**Goal:**
Write the airflow DAG to migrate the webrequest load jobs to Airflow
**Job Details:**
| Input | Processing | Output
| Raw JSON | Hive | Hive + Table Tests
**Success Criteria:**
- Have the 2 Jobs Migrated (SLA 5 Hours)
=====Gotchas
* This job includes archiving of results. Maybe we need to adapt the existing Airflow custom ArchiveOperator to match this job's format.
* Job needs to be rewritten - TBD how.
=====Dependencies
Here is a list of Oozie jobs using the webrequest Oozie-datasets.

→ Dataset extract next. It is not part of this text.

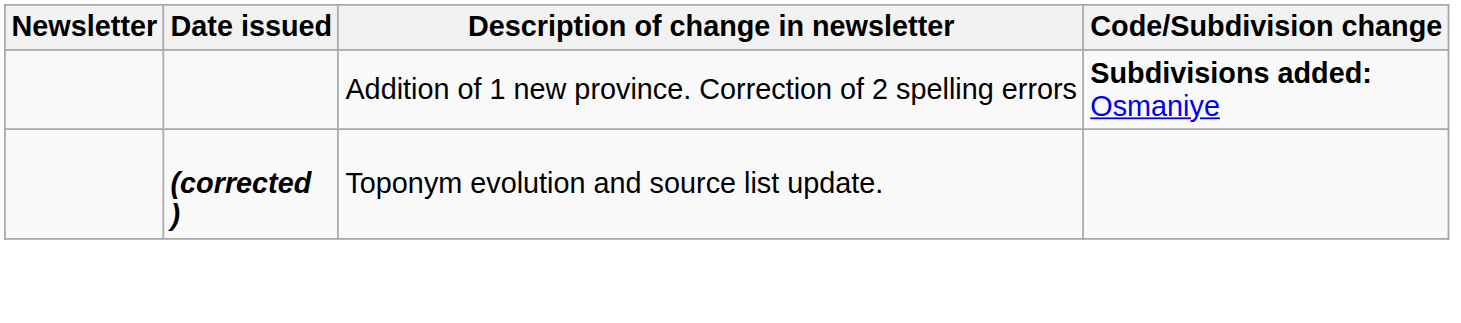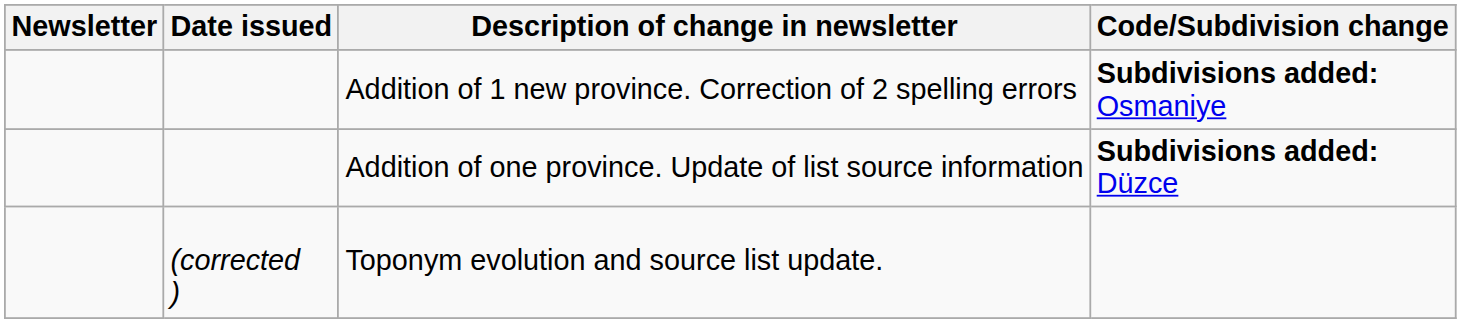+ row: Addition of one province. Update of list source information | Subdivisions added: Düzce
Toponym evolution and source list update. | Date issued: bold -> normal
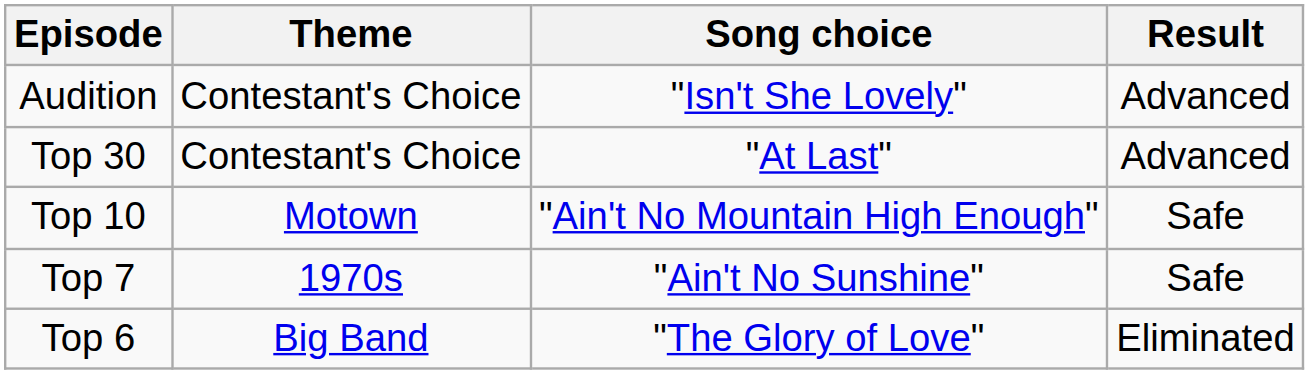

Jobs already migrated to Airflow:
[X] pageview actor
[X] aqs hourly
[X] mobile_apps/session_metrics
Jobs defined in Oozie, but it looks like the Oozie schedule is not started:
[X] apis
[X] wikidata/specialentitydata_metrics
[X] wikidata/articleplaceholder_metrics
[X] wikidata/reliability_metrics
[X] webrequest/subset
[X] mobile_apps/uniques/daily
[X] mediarequest/hourly
And we should make sure those jobs are still working after the migration of refine webrequest to Airflow:
[X] mobile_apps/uniques/monthly
[ ] webrequest/druid/hourly & daily
[X] learning/features/actor/hourly
[ ] banner activity Druid daily
[ ] mediacounts/load
Conclusion: We will add a SUCCESS file at the end of the Airflow dag, and the remaining Oozie jobs will be triggered properly.
Subtasks to do:
[X] create HQL file to refine
[X] create DAG scoped on the refine process
[X] create DAG for the test cluster (this specific source is `test_text`)

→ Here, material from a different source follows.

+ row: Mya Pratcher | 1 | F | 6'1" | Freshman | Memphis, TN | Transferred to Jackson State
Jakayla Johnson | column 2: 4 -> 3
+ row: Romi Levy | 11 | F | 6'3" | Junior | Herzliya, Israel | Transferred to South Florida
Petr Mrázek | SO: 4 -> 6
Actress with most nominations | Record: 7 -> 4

[X] add new dag task test fixtures
[X] Add back from Oozie the data quality mechanism (sequence statistics tables + emails) in the Airflow dag
[ ] Add back from Oozie the data quality mechanism (sequence statistics tables + emails) in the HQL folder
[X] Manual tests of HQL files with Spark 3 (get optimal parameters for distribution)
[ ] Manual tests of the Airflow DAGs on statbox
[ ] Review all Oozie code and salvage comments
[ ] Review datasets doc on Datahub & Wikitech